Exercise description -
Please restate each line of the data that follows word for word, skipping any image.

Data section -
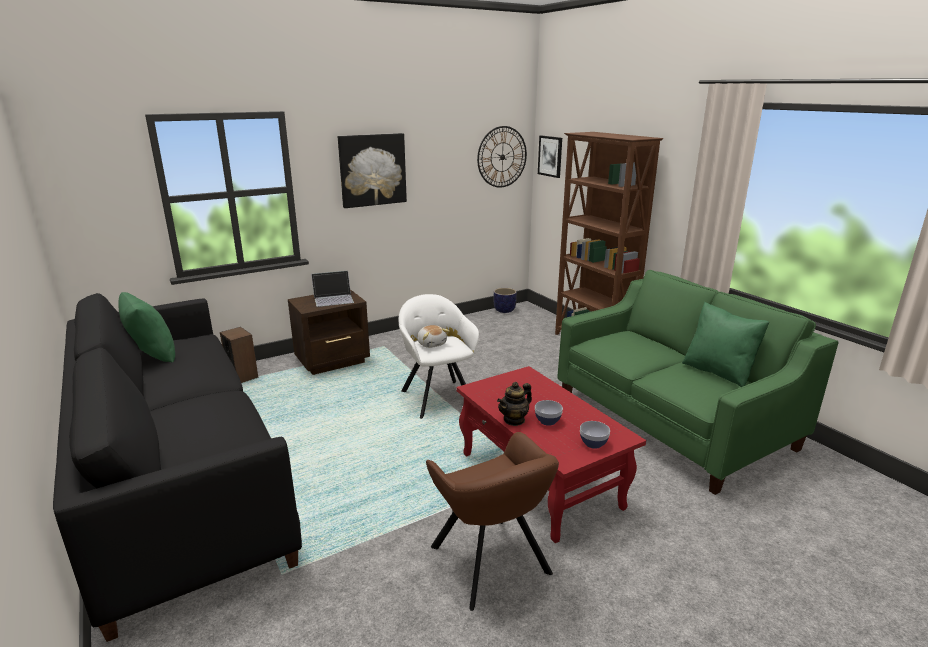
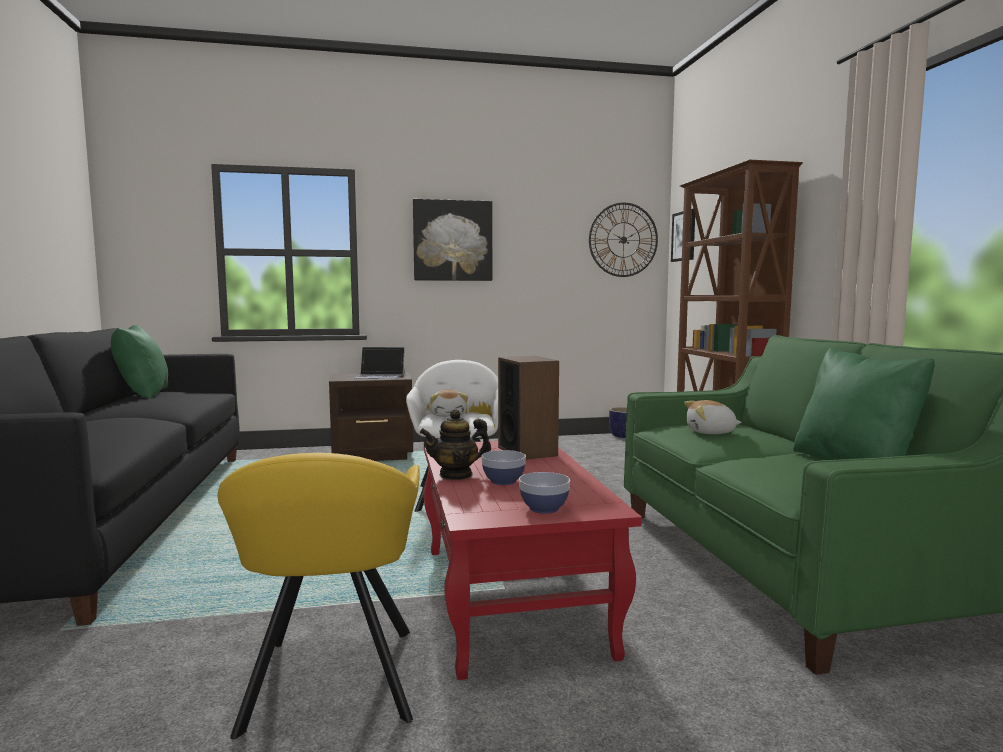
camera: 20 degrees right, 15 degrees down
speaker [220,327,258,383] -> speaker moved to [498,356,559,460]
brown armchair [426,432,559,611] -> yellow armchair [217,453,420,739]
none -> plush toy [684,400,742,434]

Solution below -
camera: 20 degrees right, 15 degrees down
speaker [220,327,258,383] -> speaker moved to [498,356,559,460]
brown armchair [426,432,559,611] -> yellow armchair [217,453,420,739]
none -> plush toy [684,400,742,434]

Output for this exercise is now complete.